Required action: In the entries below, find the lines that contain the word "dejarse" and copy them.

Source data:
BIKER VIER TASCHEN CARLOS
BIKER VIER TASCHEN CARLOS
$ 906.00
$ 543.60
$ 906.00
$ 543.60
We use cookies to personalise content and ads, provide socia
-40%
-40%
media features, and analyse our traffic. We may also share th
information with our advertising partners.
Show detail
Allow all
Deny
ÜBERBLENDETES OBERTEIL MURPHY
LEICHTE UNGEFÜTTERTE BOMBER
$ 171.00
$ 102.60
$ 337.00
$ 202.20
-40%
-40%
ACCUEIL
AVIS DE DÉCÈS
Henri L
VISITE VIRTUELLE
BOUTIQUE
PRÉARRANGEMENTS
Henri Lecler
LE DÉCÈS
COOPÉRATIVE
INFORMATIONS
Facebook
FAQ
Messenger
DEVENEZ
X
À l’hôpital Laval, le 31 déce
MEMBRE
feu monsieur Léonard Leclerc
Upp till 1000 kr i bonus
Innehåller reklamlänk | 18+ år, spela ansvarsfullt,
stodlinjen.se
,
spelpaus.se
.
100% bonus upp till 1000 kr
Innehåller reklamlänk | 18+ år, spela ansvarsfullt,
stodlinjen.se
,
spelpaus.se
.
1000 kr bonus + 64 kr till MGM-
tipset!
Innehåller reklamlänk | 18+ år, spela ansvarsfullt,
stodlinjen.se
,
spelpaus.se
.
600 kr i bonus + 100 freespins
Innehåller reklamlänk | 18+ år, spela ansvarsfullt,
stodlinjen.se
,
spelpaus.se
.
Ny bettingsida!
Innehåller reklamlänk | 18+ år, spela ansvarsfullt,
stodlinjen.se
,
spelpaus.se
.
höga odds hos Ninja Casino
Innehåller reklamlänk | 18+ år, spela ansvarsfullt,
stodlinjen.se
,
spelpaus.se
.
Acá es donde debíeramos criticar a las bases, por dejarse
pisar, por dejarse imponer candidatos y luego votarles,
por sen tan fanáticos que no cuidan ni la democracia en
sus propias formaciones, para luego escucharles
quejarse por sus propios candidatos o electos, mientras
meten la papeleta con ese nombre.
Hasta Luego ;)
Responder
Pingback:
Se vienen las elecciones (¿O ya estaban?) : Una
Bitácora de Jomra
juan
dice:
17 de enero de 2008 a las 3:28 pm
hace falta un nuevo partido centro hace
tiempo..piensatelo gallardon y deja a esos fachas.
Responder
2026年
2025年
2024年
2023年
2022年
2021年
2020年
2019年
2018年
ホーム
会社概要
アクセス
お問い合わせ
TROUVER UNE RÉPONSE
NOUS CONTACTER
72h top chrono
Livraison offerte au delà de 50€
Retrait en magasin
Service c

Response:
Acá es donde debíeramos criticar a las bases, por dejarse
pisar, por dejarse imponer candidatos y luego votarles,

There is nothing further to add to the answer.